Mozart Symphonies Nos 39-41
Ensemble Appassionato/Mathieu Herzog
Naïve V 5457 83:29 mins (2 discs)
Ensemble Appassionato is an orchestra of some 40-plus of the best French players founded by the conductor, violist, composer and arranger Mathieu Herzog to offer ‘a new, elegant and accessible vision of the great orchestral masterpieces’. They certainly play with precision and verve, with a nod towards period practice in their approach to Mozart, but also with an implication that ‘Mozart’s music must be completely alive and continue to evolve with us’.
In fact, their approach to the first two movements of the E flat Symphony is relatively traditional: a weighty introduction and gracefully phrased Allegro, and an Andante with a subtle flexibility of tempo.

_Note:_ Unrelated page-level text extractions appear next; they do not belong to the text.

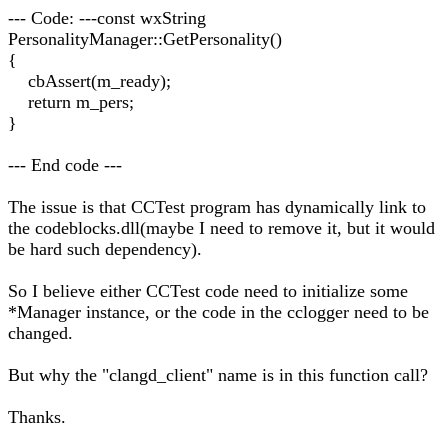
--- Code: ---const wxString
PersonalityManager::GetPersonality()
{
cbAssert(m_ready);
return m_pers;
}
--- End code ---
The issue is that CCTest program has dynamically link to
the codeblocks.dll(maybe I need to remove it, but it would
be hard such dependency).
So I believe either CCTest code need to initialize some
*Manager instance, or the code in the cclogger need to be
changed.
But why the "clangd_client" name is in this function call?
Thanks.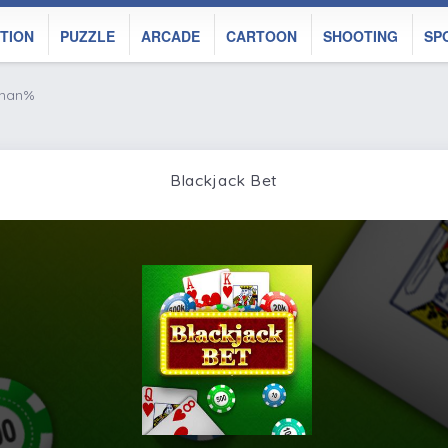
TION
PUZZLE
ARCADE
CARTOON
SHOOTING
SP
 nan%
Blackjack Bet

But then the Menuetto is suddenly fast and fierce; a treatment Herzog applies to the Minuets of both the other symphonies – presumably to invoke the pre-echoes of Beethoven he refers to in his booklet note. But that hardly accounts for the slowish, strangely subdued launch of the G minor Symphony, nor for leaving out the repeat of the first half of its sublime slow movement – rather finely played here. As for the Jupiter: the peremptory pace with which its opening movement is dispatched must make it about the fastest on record, just as the romantically languid tempo for the Andante – in which Herzog does include the first half repeat – must be among the slowest. And the wondrous finale is scrambled through so hastily that many of its contrapuntal ingenuities go for nothing. All very stimulating, no doubt – but difficult to discern precisely to what end.